BEGIN
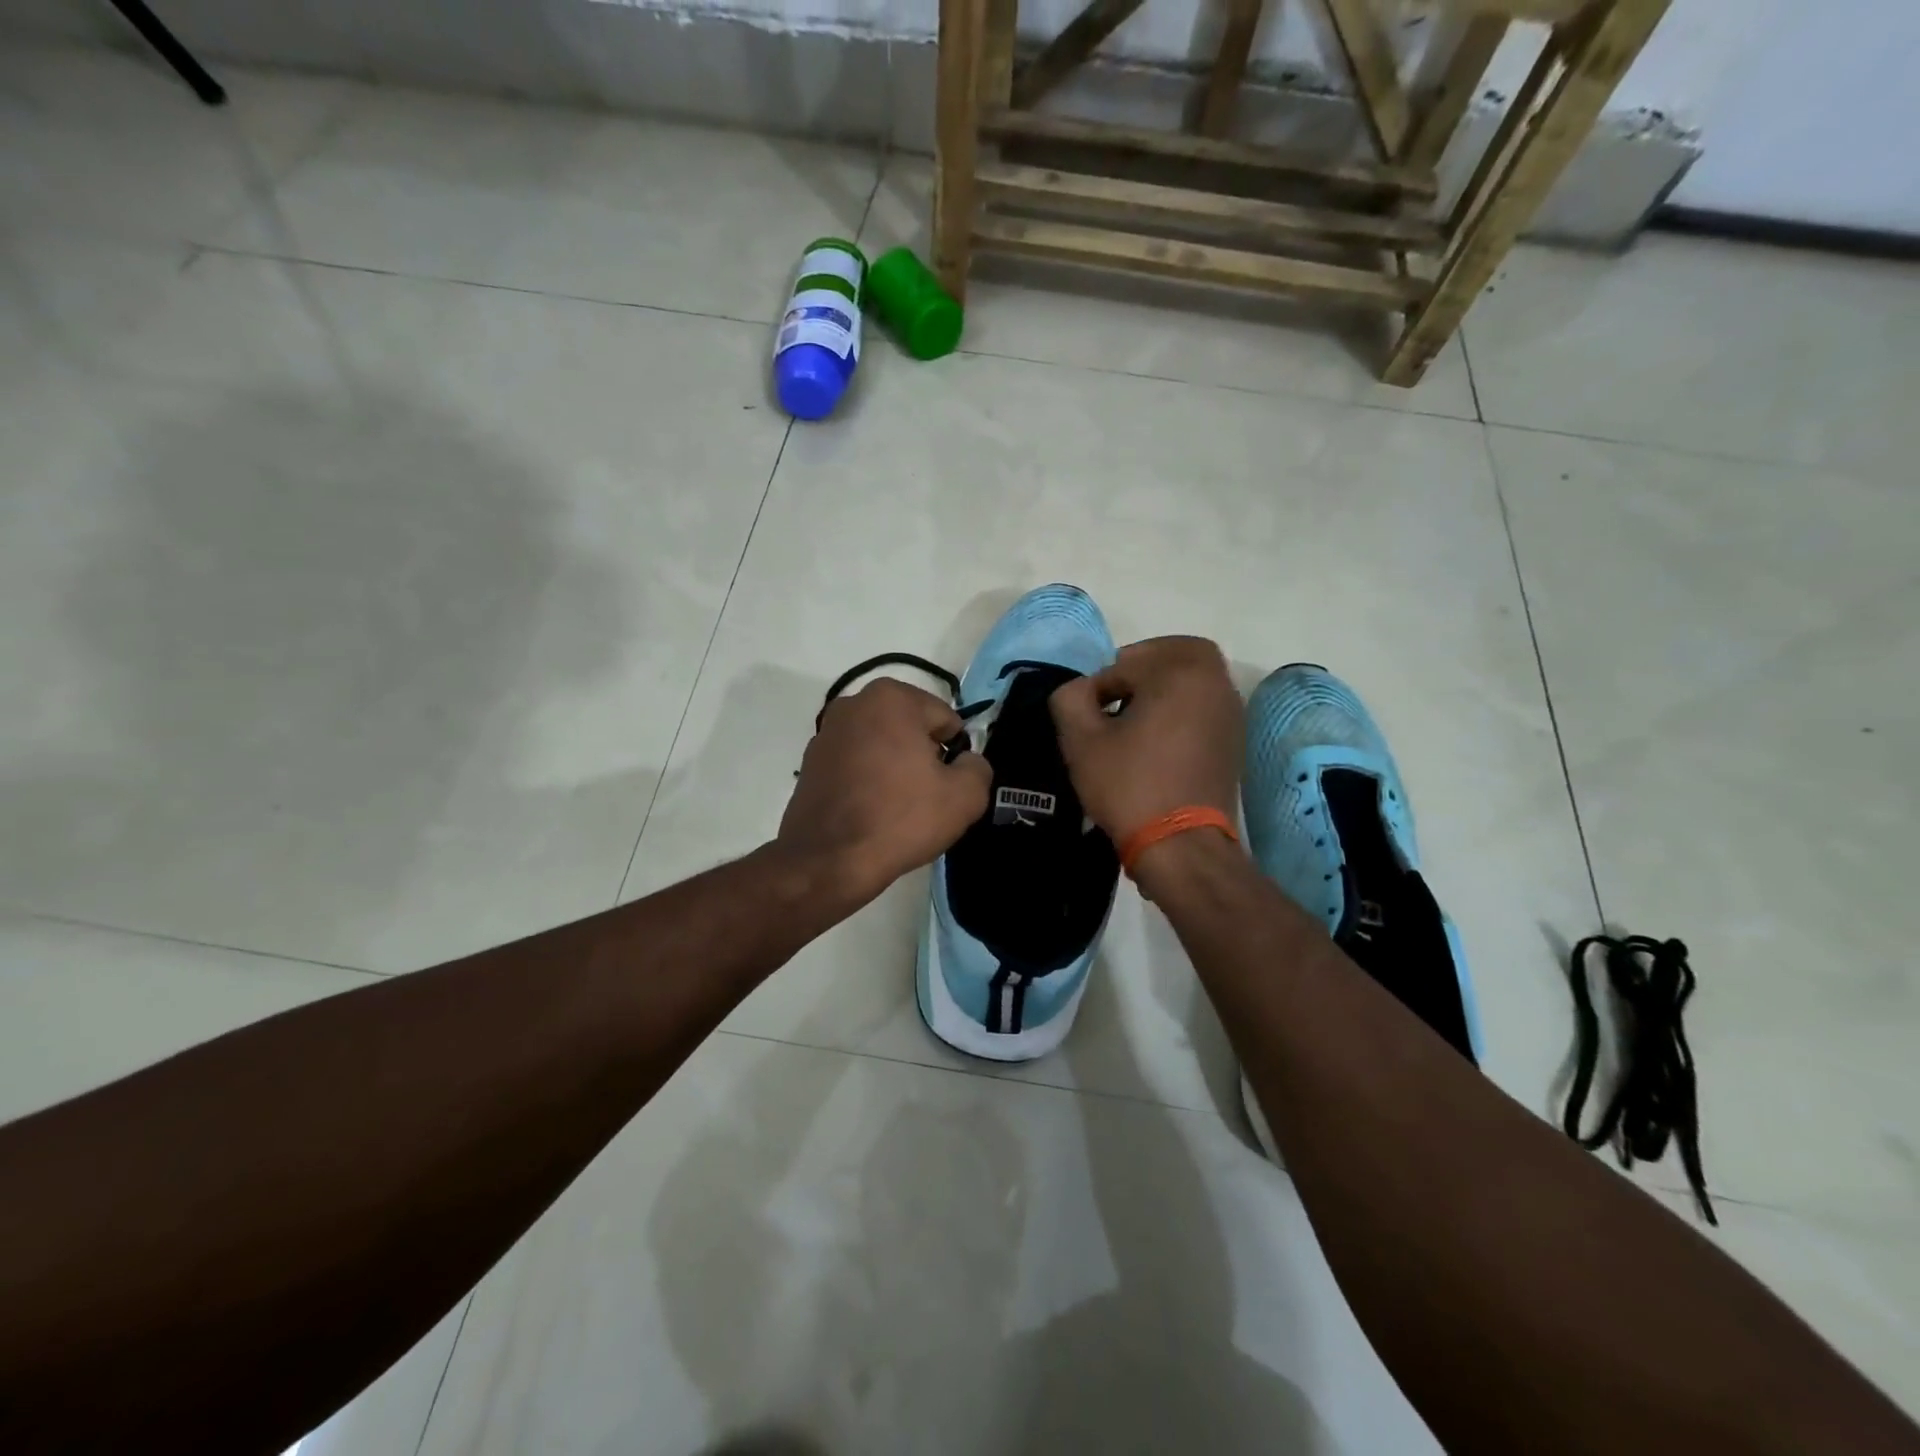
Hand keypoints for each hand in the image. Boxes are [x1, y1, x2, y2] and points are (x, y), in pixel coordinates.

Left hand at [780, 677, 991, 904]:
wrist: (829, 861)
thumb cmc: (901, 819)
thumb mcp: (965, 797)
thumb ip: (978, 767)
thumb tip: (966, 761)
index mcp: (891, 698)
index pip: (944, 720)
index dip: (955, 753)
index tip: (948, 784)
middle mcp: (854, 703)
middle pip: (910, 728)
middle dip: (923, 755)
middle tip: (925, 796)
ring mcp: (826, 732)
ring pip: (881, 744)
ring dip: (894, 765)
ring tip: (896, 806)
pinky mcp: (809, 761)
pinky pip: (855, 763)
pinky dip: (867, 778)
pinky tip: (870, 810)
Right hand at [1049, 636, 1243, 845]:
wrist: (1182, 846)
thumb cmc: (1130, 786)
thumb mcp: (1081, 741)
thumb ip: (1070, 698)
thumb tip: (1079, 690)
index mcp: (1182, 673)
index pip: (1126, 662)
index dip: (1097, 686)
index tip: (1086, 715)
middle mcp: (1216, 683)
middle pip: (1177, 653)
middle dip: (1142, 666)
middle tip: (1115, 693)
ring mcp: (1231, 713)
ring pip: (1195, 679)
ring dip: (1163, 686)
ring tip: (1132, 719)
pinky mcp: (1234, 741)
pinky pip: (1205, 706)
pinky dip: (1182, 708)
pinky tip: (1155, 741)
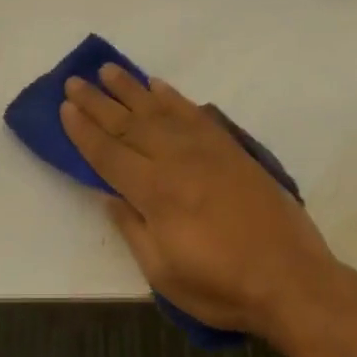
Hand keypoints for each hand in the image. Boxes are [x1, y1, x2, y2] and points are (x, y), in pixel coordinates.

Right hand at [60, 65, 340, 339]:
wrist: (292, 279)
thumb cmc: (222, 286)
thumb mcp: (163, 273)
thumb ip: (133, 229)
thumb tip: (110, 196)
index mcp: (155, 193)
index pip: (108, 154)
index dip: (83, 131)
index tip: (65, 107)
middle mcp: (176, 161)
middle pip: (128, 124)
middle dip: (97, 102)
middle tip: (75, 80)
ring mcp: (207, 150)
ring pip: (159, 110)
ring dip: (131, 89)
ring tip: (109, 70)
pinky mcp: (232, 149)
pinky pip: (195, 114)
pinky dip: (174, 97)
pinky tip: (159, 86)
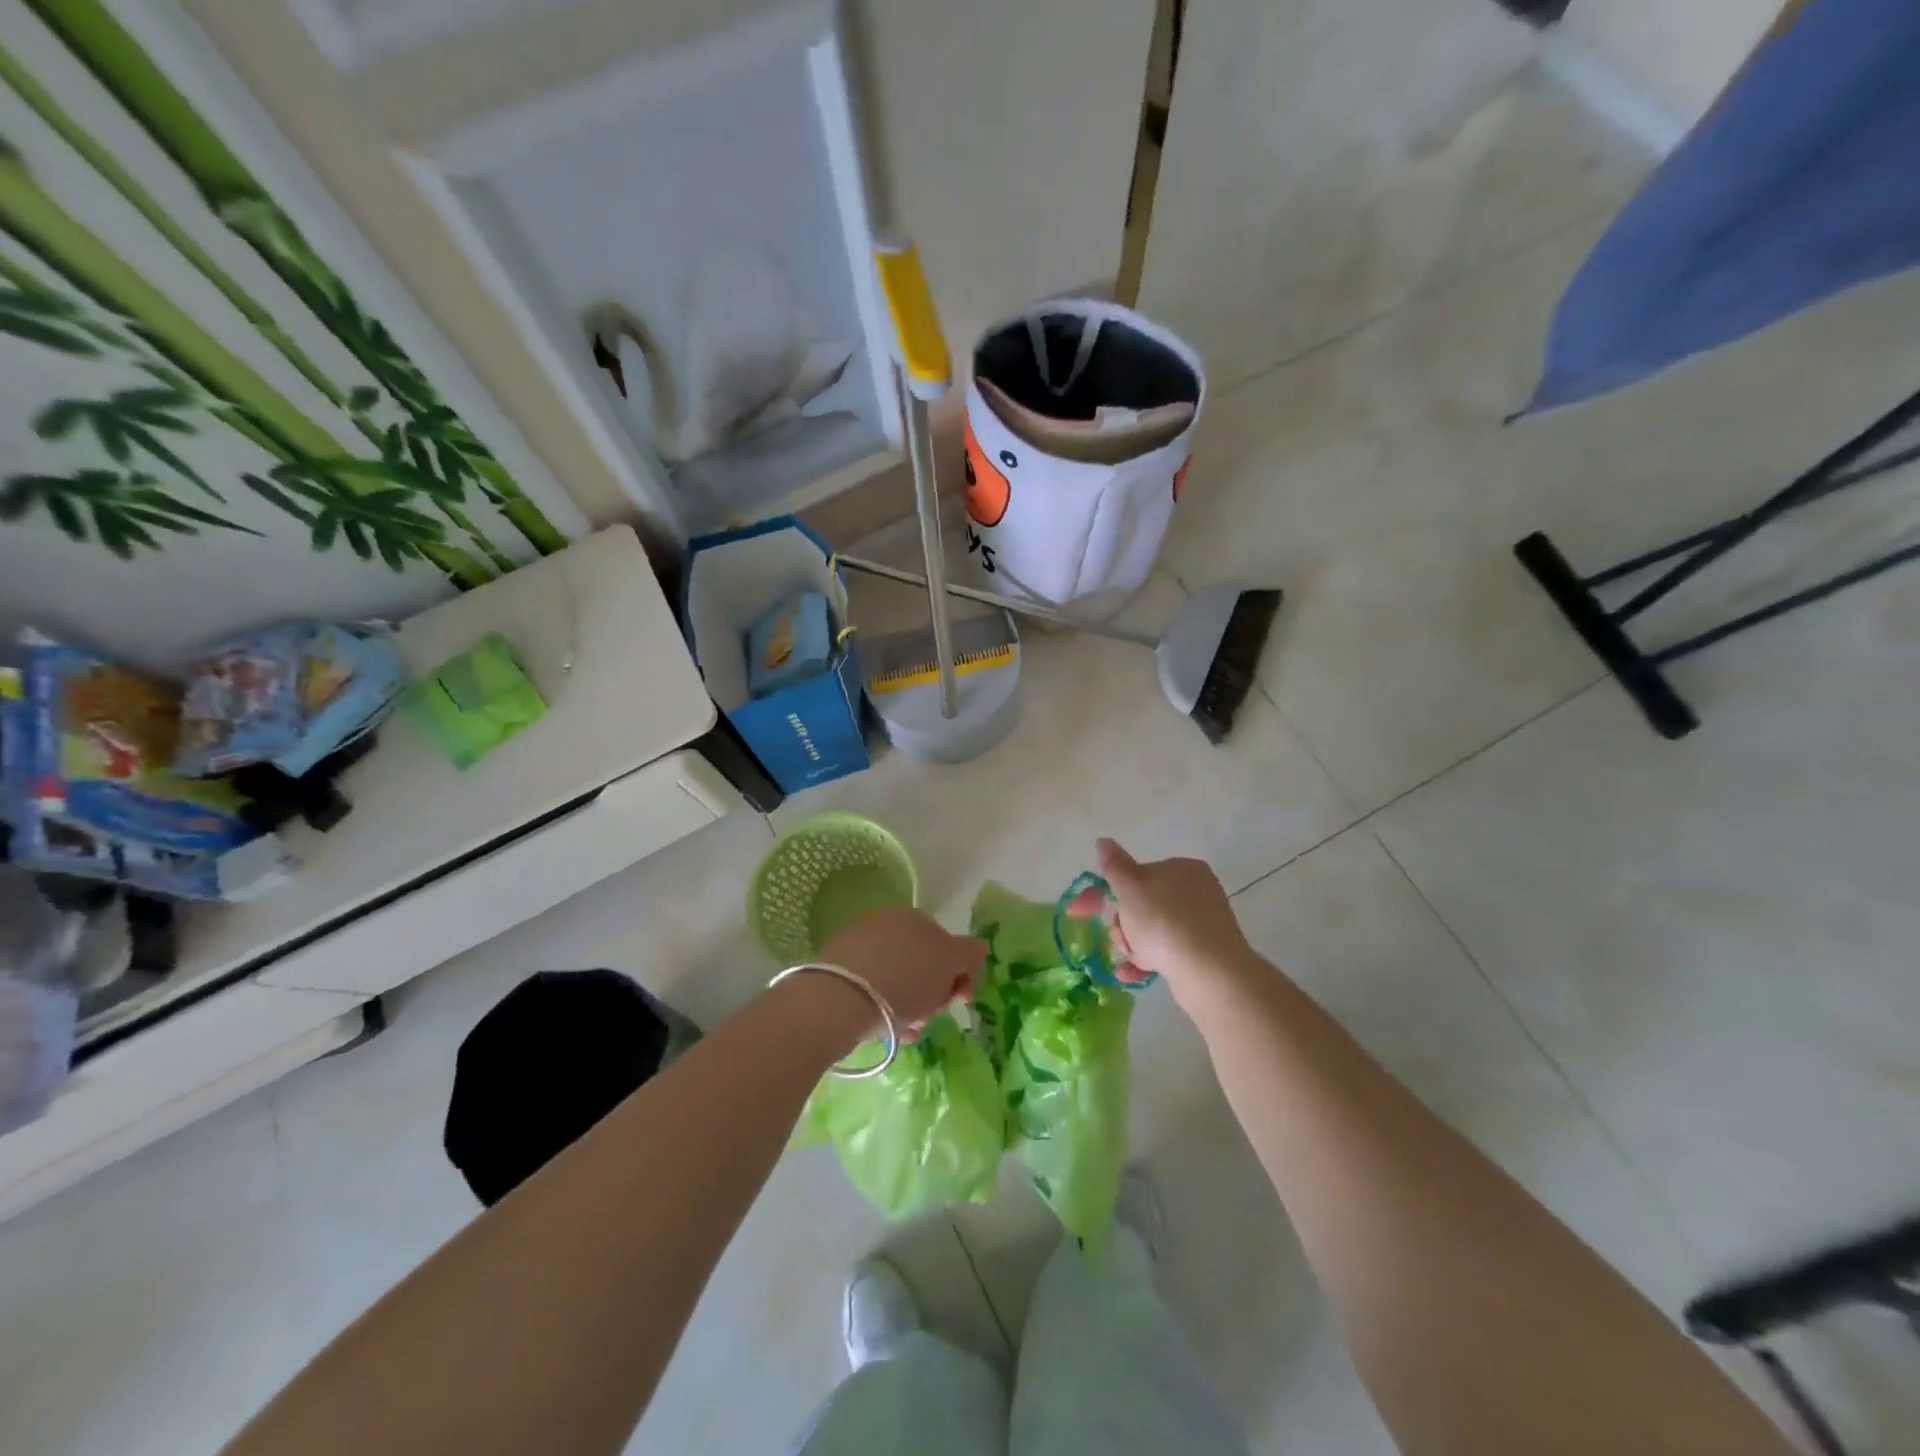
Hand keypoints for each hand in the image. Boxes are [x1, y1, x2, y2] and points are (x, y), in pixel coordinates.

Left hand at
END
**Work instruction:**
Every line of the material must be returned verbatim, and pictures must be left behind.

**Reply:**
Hand keypoints for each hand in the image. Boxes are [x1, y1, x2, y2] and points are (x, y), in pixel coordinates.

Left hand at [780, 677, 991, 904]:
wrist: (829, 861)
thumb cmc: (901, 819)
thumb mcp: (965, 797)
thumb ip: (978, 767)
thumb tip: (966, 761)
index mcp: (891, 698)
index pip: (944, 720)
index dip: (955, 753)
index tip: (948, 784)
middle mcp: (854, 703)
middle pip: (910, 728)
middle dip: (923, 755)
middle tip: (925, 796)
ring mcp: (826, 732)
ring pip: (881, 744)
ring dip: (894, 765)
ring tip: (896, 806)
pinky mcp: (809, 761)
pinky pip: (855, 763)
pinky dip: (867, 778)
pinky tip: (870, 810)
Right hand at [1049, 636, 1243, 845]:
wrist: (1182, 846)
thumb cmc: (1130, 786)
thumb mcp: (1081, 741)
thumb ip: (1070, 698)
thumb tip: (1079, 690)
index mcp: (1182, 673)
index pip: (1126, 662)
index dip: (1097, 686)
index tip: (1086, 715)
middle mcp: (1216, 683)
middle pip: (1177, 653)
middle dip: (1142, 666)
middle tip: (1115, 693)
ring mcp: (1231, 713)
ring pip: (1195, 679)
ring dip: (1163, 686)
ring tip: (1132, 719)
pinky mcp: (1234, 741)
pinky pip: (1205, 706)
pinky dip: (1182, 708)
pinky tip: (1155, 741)
Hand keypoints for each hand in the image. Boxes are [x1, y1, x2, y2] and points are (x, y), in pixel coordinates.

Right hand at [60, 65, 340, 339]:
wrist: (292, 279)
thumb cmc: (222, 286)
thumb mcp: (163, 273)
thumb ip: (133, 229)
thumb tip: (110, 196)
index mcp: (155, 193)
index pip: (108, 154)
index dip: (83, 131)
index tip: (65, 107)
middle mcp: (176, 161)
middle pip: (128, 124)
middle dip: (97, 102)
middle tip: (75, 80)
ring mcp: (207, 150)
ring pip: (159, 110)
ring dip: (131, 89)
ring tip: (109, 70)
pinky mcp: (232, 149)
pinky pip: (195, 114)
pinky dip: (174, 97)
pinky tip: (159, 86)
Hand keypoints for each hand in the image. Boxes are [x1, y1, x2, y2] and points are (x, y), in pixel coordinates.

Left hand at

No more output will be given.